Roger nodded. “Perhaps that’s possible,” he said doubtfully.

“Now I have a question,” said Reynald. “Our choice of this particular copper-bismuth-holmium alloy was done at the suggestion of your foundation. I’d like to know where that suggestion came from, and if you know any more that you haven’t told us. Dammit, I feel like a fraud, discovering something that is clearly of great importance, but which may actually have been someone else’s idea.”

“I’m afraid I can’t tell you the origins of the suggestion,” Roger said. “Not yet. But I can assure you that no one is going to claim that you stole their idea. When you publish your results, you’re free to say anything you wish, including nothing at all, about the source of the information.”

“But the spin battery is a major breakthrough,” said Reynald. “It should be worth a Nobel prize.
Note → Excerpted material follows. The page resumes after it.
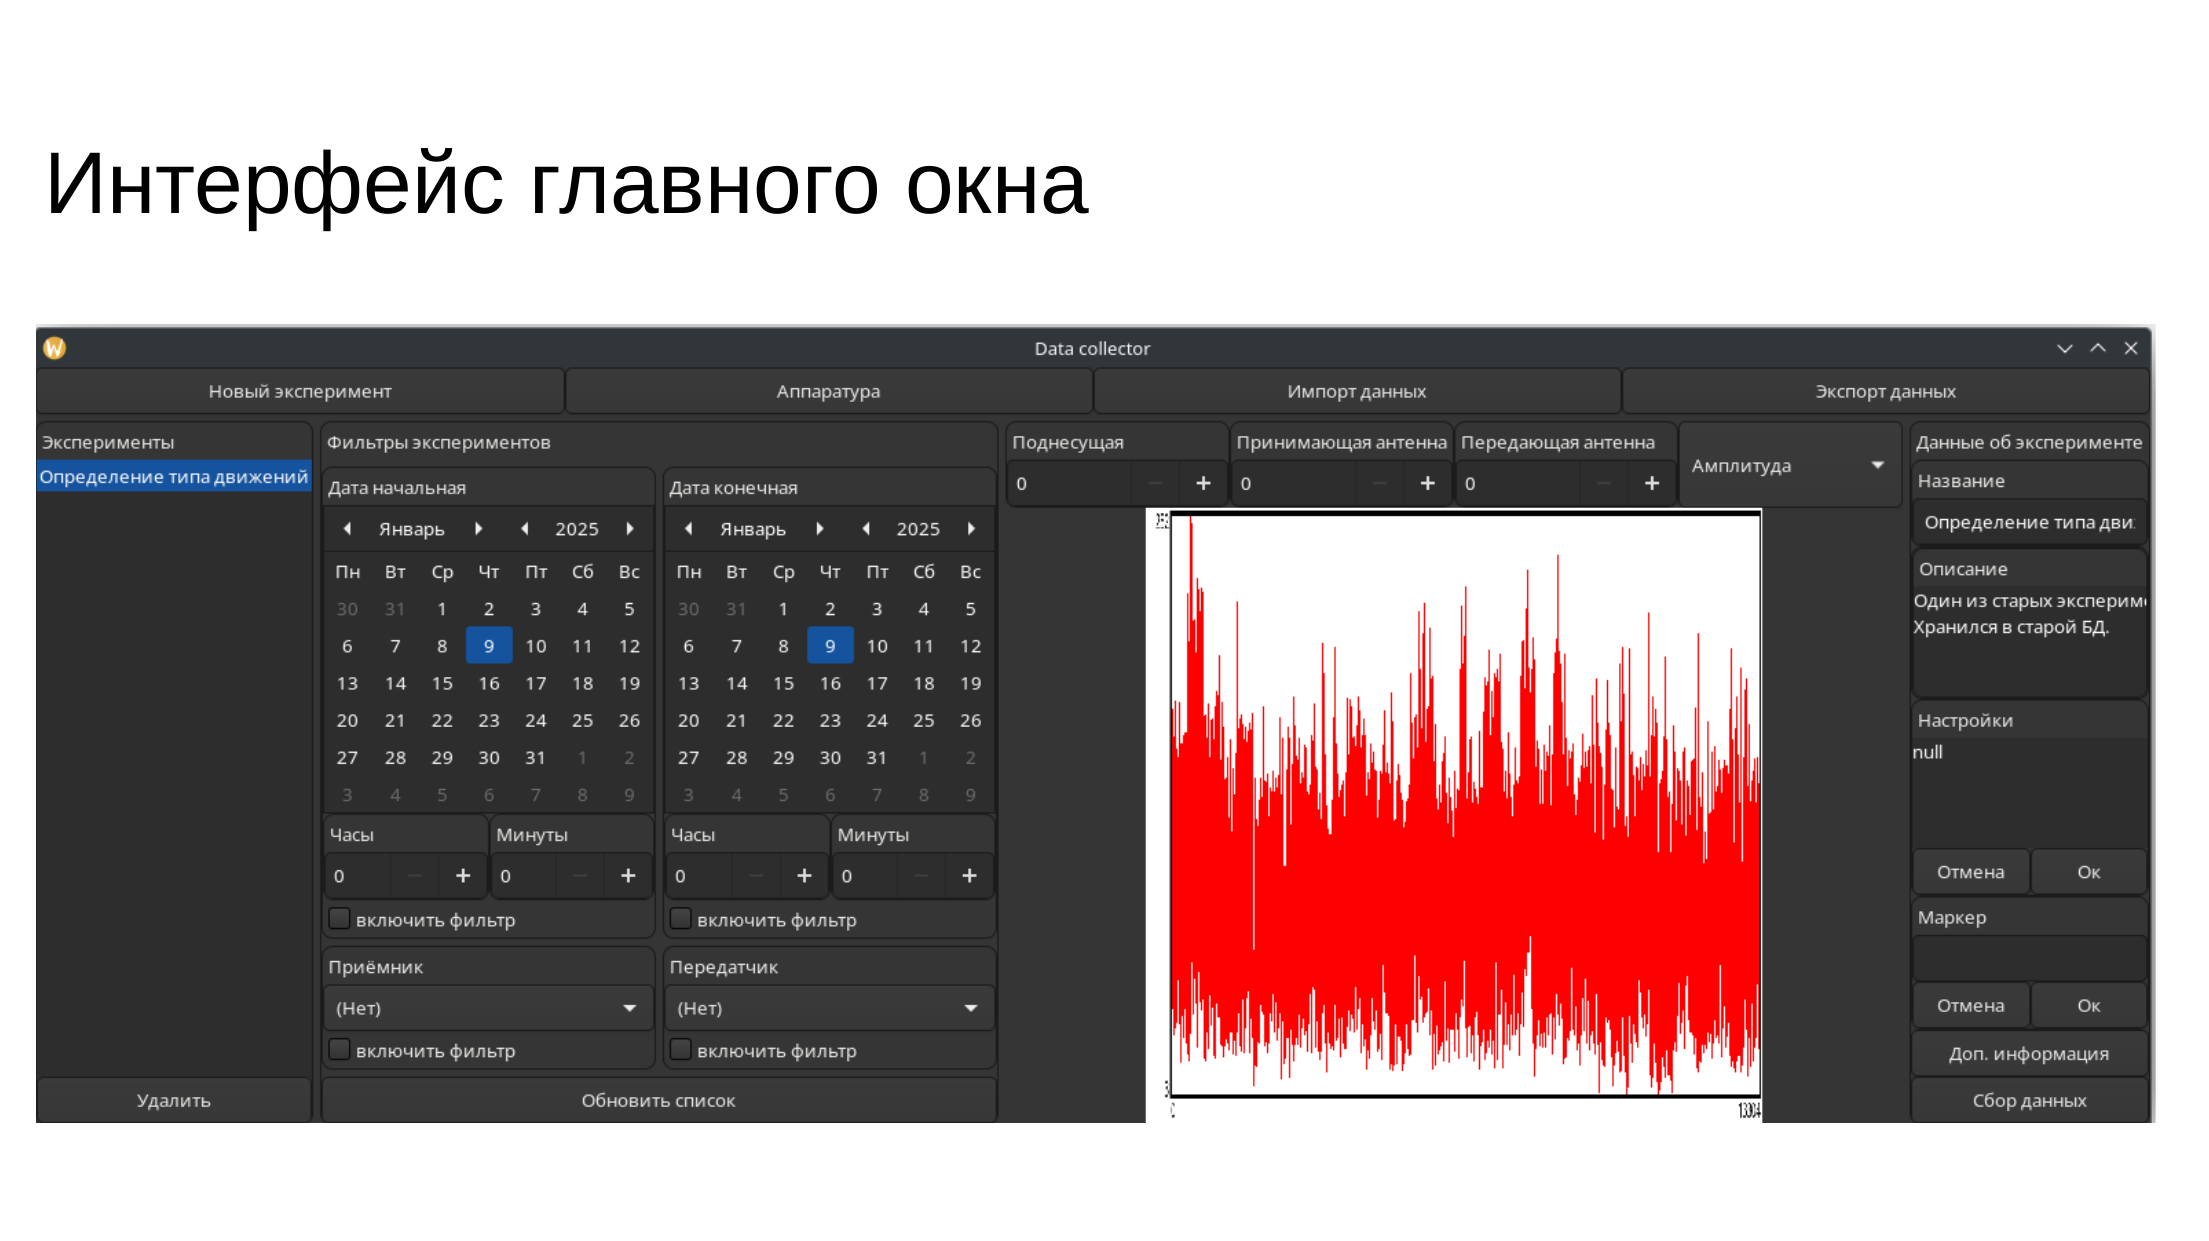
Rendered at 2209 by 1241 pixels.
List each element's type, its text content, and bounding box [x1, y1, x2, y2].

picture [36, 324, 2156, 1123]
text_box Интерфейс главного окна [29, 29, 2126, 266]
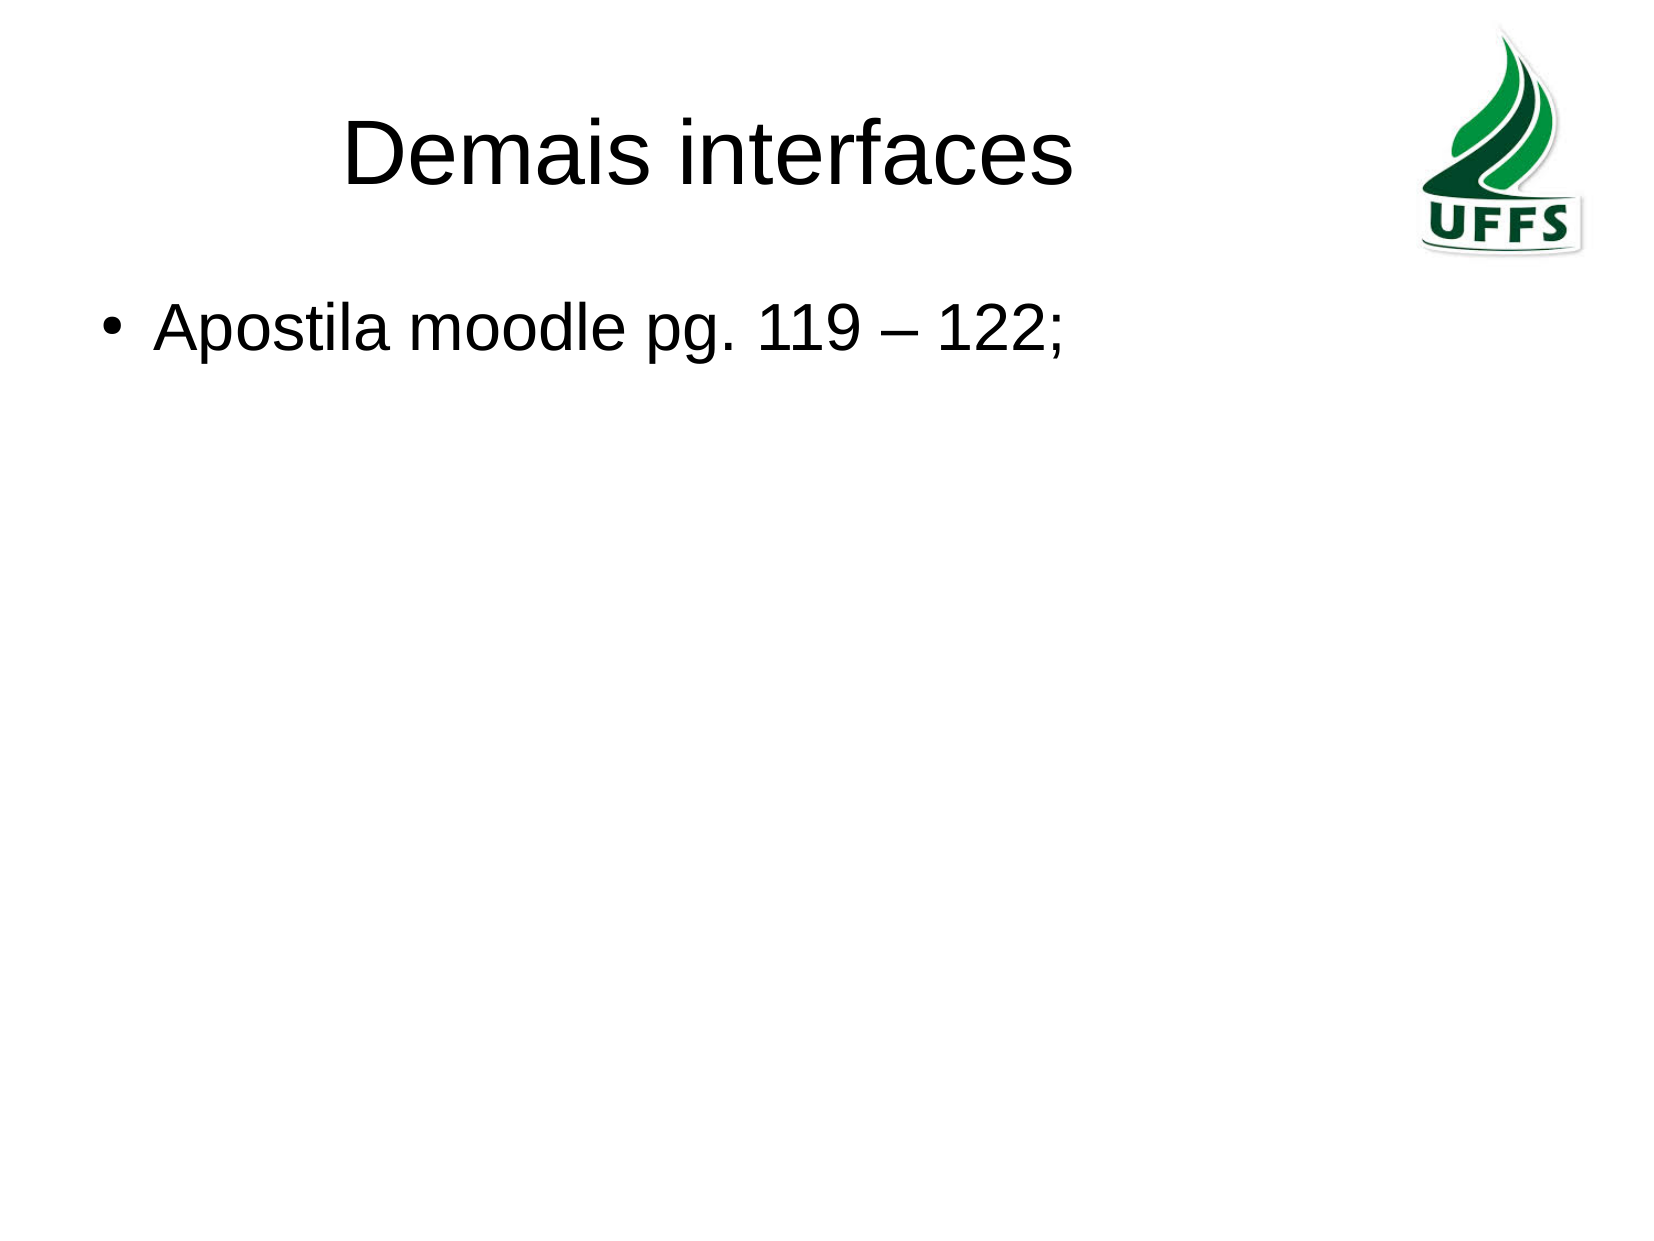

This discovery is more important than warm superconductors, because it has immediate applications. And the patent rights are going to be worth a fortune.”

“Yes,” said Roger. “You’re about to become very wealthy. According to our contract, the patent rights will be shared equally between you, the foundation, and your university. We’ll file the patent application as soon as you’re ready and push it through the inspection process rapidly, to minimize any delay in publishing your results in physics journals.”

Reynald nodded. “If there are no hidden problems, the chemical storage battery is obsolete. Soon everyone will be driving high-performance electric cars powered by a bank of spin batteries weighing a few pounds. It’s a revolutionary technology. The availability of a cheap portable device for storing energy changes everything.”